§ YOUR INSTRUCTIONS
Repeat every line below exactly as it reads.

** INFORMATION SUPPLIED follows **

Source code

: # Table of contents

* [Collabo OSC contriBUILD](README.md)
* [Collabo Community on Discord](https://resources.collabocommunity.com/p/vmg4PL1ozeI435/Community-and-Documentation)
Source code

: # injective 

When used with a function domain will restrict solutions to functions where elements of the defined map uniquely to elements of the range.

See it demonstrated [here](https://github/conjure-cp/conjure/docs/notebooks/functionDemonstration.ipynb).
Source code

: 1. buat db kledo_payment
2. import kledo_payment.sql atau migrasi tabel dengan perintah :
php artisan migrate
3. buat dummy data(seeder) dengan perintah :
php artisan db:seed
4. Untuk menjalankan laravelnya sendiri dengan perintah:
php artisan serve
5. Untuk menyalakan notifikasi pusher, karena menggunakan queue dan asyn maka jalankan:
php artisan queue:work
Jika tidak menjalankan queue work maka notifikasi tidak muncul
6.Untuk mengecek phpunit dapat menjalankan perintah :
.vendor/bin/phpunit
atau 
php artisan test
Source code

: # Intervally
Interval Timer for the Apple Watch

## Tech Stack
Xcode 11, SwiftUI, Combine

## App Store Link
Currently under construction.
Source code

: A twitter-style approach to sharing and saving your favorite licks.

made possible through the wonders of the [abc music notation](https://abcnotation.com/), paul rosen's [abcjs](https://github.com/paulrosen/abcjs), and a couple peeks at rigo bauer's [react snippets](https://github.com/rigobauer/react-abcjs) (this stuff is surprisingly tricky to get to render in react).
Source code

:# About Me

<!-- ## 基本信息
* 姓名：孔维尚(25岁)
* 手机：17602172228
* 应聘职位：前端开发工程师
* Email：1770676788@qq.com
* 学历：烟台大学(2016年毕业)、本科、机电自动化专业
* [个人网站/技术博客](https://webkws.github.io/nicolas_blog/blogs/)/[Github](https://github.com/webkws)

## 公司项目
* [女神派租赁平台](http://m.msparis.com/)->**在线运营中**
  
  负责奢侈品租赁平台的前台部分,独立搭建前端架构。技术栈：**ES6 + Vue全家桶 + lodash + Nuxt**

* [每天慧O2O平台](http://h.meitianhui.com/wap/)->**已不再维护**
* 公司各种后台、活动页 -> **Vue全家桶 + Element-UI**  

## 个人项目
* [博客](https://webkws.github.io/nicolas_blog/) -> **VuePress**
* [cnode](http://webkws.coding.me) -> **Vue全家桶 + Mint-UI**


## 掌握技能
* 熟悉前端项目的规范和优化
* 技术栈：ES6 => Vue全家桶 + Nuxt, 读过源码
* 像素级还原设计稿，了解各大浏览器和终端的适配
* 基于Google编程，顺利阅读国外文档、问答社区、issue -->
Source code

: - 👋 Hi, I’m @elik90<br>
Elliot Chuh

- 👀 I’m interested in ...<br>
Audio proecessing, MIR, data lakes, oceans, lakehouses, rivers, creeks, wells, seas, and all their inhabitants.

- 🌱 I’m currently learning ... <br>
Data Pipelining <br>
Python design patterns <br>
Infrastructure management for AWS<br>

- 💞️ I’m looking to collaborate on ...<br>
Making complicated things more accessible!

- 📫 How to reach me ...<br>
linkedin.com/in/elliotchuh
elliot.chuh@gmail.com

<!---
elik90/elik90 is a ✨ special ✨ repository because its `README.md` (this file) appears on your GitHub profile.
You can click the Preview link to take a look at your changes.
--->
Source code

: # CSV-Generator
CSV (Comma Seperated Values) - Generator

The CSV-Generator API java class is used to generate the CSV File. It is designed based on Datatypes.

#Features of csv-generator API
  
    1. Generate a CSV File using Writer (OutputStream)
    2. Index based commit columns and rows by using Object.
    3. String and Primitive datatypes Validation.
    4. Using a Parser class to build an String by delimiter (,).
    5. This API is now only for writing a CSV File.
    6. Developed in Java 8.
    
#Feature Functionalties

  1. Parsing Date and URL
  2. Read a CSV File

** End of INFORMATION SUPPLIED **

§ ANSWER FOR THE TASK
Source code

: # Table of contents

* [Collabo OSC contriBUILD](README.md)
* [Collabo Community on Discord](https://resources.collabocommunity.com/p/vmg4PL1ozeI435/Community-and-Documentation)
Source code

: # injective 

When used with a function domain will restrict solutions to functions where elements of the defined map uniquely to elements of the range.

See it demonstrated [here](https://github/conjure-cp/conjure/docs/notebooks/functionDemonstration.ipynb).
Source code

: 1. buat db kledo_payment
2. import kledo_payment.sql atau migrasi tabel dengan perintah :
php artisan migrate
3. buat dummy data(seeder) dengan perintah :
php artisan db:seed
4. Untuk menjalankan laravelnya sendiri dengan perintah:
php artisan serve
5. Untuk menyalakan notifikasi pusher, karena menggunakan queue dan asyn maka jalankan:
php artisan queue:work
Jika tidak menjalankan queue work maka notifikasi tidak muncul
6.Untuk mengecek phpunit dapat menjalankan perintah :
.vendor/bin/phpunit
atau 
php artisan test
Source code

: # Intervally
Interval Timer for the Apple Watch

## Tech Stack
Xcode 11, SwiftUI, Combine

## App Store Link
Currently under construction.
Source code

: A twitter-style approach to sharing and saving your favorite licks.

made possible through the wonders of the [abc music notation](https://abcnotation.com/), paul rosen's [abcjs](https://github.com/paulrosen/abcjs), and a couple peeks at rigo bauer's [react snippets](https://github.com/rigobauer/react-abcjs) (this stuff is surprisingly tricky to get to render in react).
Source code

:# About Me

<!-- ## 基本信息
* 姓名：孔维尚(25岁)
* 手机：17602172228
* 应聘职位：前端开发工程师
* Email：1770676788@qq.com
* 学历：烟台大学(2016年毕业)、本科、机电自动化专业
* [个人网站/技术博客](https://webkws.github.io/nicolas_blog/blogs/)/[Github](https://github.com/webkws)

## 公司项目
* [女神派租赁平台](http://m.msparis.com/)->**在线运营中**
  
  负责奢侈品租赁平台的前台部分,独立搭建前端架构。技术栈：**ES6 + Vue全家桶 + lodash + Nuxt**

* [每天慧O2O平台](http://h.meitianhui.com/wap/)->**已不再维护**
* 公司各种后台、活动页 -> **Vue全家桶 + Element-UI**  

## 个人项目
* [博客](https://webkws.github.io/nicolas_blog/) -> **VuePress**
* [cnode](http://webkws.coding.me) -> **Vue全家桶 + Mint-UI**


## 掌握技能
* 熟悉前端项目的规范和优化
* 技术栈：ES6 => Vue全家桶 + Nuxt, 读过源码
* 像素级还原设计稿，了解各大浏览器和终端的适配
* 基于Google编程，顺利阅读国外文档、问答社区、issue -->
Source code

: - 👋 Hi, I’m @elik90<br>
Elliot Chuh

- 👀 I’m interested in ...<br>
Audio proecessing, MIR, data lakes, oceans, lakehouses, rivers, creeks, wells, seas, and all their inhabitants.

- 🌱 I’m currently learning ... <br>
Data Pipelining <br>
Python design patterns <br>
Infrastructure management for AWS<br>

- 💞️ I’m looking to collaborate on ...<br>
Making complicated things more accessible!

- 📫 How to reach me ...<br>
linkedin.com/in/elliotchuh
elliot.chuh@gmail.com

<!---
elik90/elik90 is a ✨ special ✨ repository because its `README.md` (this file) appears on your GitHub profile.
You can click the Preview link to take a look at your changes.
--->
Source code

: # CSV-Generator
CSV (Comma Seperated Values) - Generator

The CSV-Generator API java class is used to generate the CSV File. It is designed based on Datatypes.

#Features of csv-generator API
  
    1. Generate a CSV File using Writer (OutputStream)
    2. Index based commit columns and rows by using Object.
    3. String and Primitive datatypes Validation.
    4. Using a Parser class to build an String by delimiter (,).
    5. This API is now only for writing a CSV File.
    6. Developed in Java 8.
    
#Feature Functionalties

  1. Parsing Date and URL
  2. Read a CSV File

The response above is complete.